__Task to complete__.
Filter the entries for lines with the word "NTCO".

__Data supplied__.
━━━━━━

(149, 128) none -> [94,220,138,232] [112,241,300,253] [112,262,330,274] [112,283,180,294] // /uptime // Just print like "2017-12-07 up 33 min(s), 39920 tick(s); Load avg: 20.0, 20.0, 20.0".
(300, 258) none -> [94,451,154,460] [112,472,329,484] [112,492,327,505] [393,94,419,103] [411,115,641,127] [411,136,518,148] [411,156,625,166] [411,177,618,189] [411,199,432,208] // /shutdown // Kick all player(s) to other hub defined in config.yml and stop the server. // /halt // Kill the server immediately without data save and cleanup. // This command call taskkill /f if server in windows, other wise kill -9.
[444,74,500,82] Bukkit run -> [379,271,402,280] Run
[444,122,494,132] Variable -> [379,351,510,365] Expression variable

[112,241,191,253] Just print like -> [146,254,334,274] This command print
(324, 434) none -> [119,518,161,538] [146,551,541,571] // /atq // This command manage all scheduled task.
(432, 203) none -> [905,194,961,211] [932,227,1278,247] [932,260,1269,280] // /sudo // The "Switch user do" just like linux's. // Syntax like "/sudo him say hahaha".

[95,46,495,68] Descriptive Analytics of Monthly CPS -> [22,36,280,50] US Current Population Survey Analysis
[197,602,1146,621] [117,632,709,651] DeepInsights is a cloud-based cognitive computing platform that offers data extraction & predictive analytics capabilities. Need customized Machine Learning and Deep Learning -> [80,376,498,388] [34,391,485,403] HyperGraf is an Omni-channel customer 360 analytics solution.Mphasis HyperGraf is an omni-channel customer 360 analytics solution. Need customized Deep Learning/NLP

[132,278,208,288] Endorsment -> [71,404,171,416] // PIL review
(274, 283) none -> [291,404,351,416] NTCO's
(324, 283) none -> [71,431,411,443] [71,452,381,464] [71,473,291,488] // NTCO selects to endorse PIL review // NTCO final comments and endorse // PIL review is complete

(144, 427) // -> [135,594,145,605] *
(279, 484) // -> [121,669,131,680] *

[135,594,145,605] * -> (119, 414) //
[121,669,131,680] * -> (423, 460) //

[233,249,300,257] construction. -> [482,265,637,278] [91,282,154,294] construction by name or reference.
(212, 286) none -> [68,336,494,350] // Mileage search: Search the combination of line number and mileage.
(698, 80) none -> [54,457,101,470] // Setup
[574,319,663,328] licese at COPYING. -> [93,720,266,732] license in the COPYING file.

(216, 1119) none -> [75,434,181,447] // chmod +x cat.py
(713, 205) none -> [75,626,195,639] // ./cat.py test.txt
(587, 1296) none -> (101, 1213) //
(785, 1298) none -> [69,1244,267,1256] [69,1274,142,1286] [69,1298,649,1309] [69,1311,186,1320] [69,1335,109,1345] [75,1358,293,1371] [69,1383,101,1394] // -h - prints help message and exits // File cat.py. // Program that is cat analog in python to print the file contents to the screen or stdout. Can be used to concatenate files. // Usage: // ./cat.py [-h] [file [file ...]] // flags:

━━━━━━

__Problem solution__.
(274, 283) none -> [291,404,351,416] NTCO's
(324, 283) none -> [71,431,411,443] [71,452,381,464] [71,473,291,488] // NTCO selects to endorse PIL review // NTCO final comments and endorse // PIL review is complete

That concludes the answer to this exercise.